READING PASSAGE.
--------------------------------
DESIGN AND DEVELOPMENT

Lockheed A‑12: The CIA's Blackbird and other variants

 

 

DESIGN AND DEVELOPMENT

 

During the early‑to‑mid Cold War years, western leaders had to rely primarily upon reconnaissance aircraft to gather photographic intelligence (PHOTINT), electronic intelligence (ELINT), and communications intelligence (COMMINT) about the activities of the Soviet Union, her allies in the Warsaw Pact, and Communist China. This was in part due to the closed nature of these societies, but also to the size of the land mass and the level of technical ability prevailing at that time. The violation of a sovereign state’s airspace is contrary to international law. As a result, such planned incursions required prior clearance from the very top; and in the case of the United States, that meant the President. Routes and the number of sorties were highly regulated and the flights themselves were conducted under conditions of great secrecy. The name of the game was to acquire the requisite raw data, but avoid at all costs getting caught in the act.

 

Article 130 (60‑6933) seen taxiing from its hangar at Area 51. Early operational configuration of the A‑12’s paint scheme saw black paint applied only to the chine, nose and cockpit areas. (Lockheed Martin)

 

Lockheed’s custom‑built strategic reconnaissance‑gathering aircraft, the U‑2, undertook the first in a series of vital but hazardous overflights of “denied territory” on June 20, 1956. Designed by Clarence L. “Kelly” Johnson, President of Lockheed’s legendary Skunk Works, and operated by the Central Intelligence Agency (CIA), the program went under the classified cryptonym of Aquatone (later redesignated Chalice). Photographic results gained by the project were sensational. Flying at altitudes in excess of 70,000ft, the frail, subsonic, glider‑looking aircraft was immune from fighter interception. But President Eisenhower was concerned that the U‑2 should also escape detection and tracking by Soviet radars.
--------------------------------
YOUR TASKS.
(1) In the A-12 history, on what date did the U-2 make the first of its overflights of "denied territory"?
(2) Output the stretch of the records from the line containing "gray triangle: rotated 24 degrees clockwise" through the line containing "gray triangle: moved 6 px right, 1 px up", keeping every line unchanged but leaving out any pictures.

EXERCISE DATA.
--------------------------------
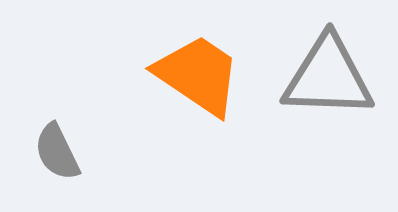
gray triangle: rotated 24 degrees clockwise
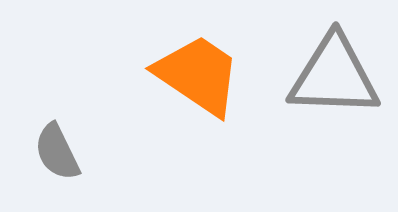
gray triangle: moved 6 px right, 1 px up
--------------------------------
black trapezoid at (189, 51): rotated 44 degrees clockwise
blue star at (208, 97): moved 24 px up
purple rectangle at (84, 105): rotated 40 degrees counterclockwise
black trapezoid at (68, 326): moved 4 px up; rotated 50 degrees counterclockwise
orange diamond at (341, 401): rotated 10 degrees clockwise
--------------------------------
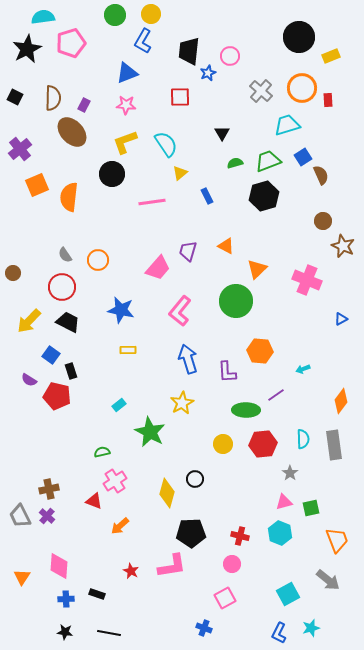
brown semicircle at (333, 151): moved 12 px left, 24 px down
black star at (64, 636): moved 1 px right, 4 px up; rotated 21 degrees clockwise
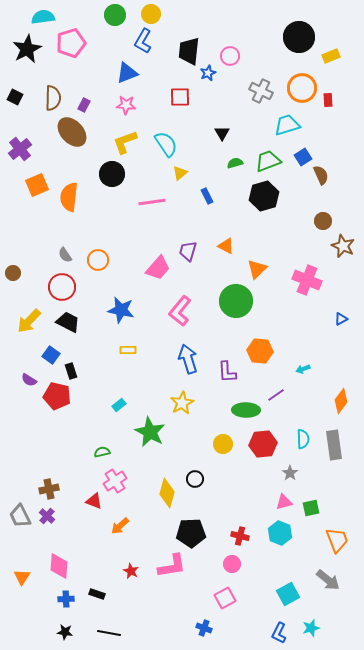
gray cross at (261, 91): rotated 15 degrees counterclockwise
--------------------------------
THE ANSWERS.
(1) June 20, 1956.

(2)
gray triangle: rotated 24 degrees clockwise
gray triangle: moved 6 px right, 1 px up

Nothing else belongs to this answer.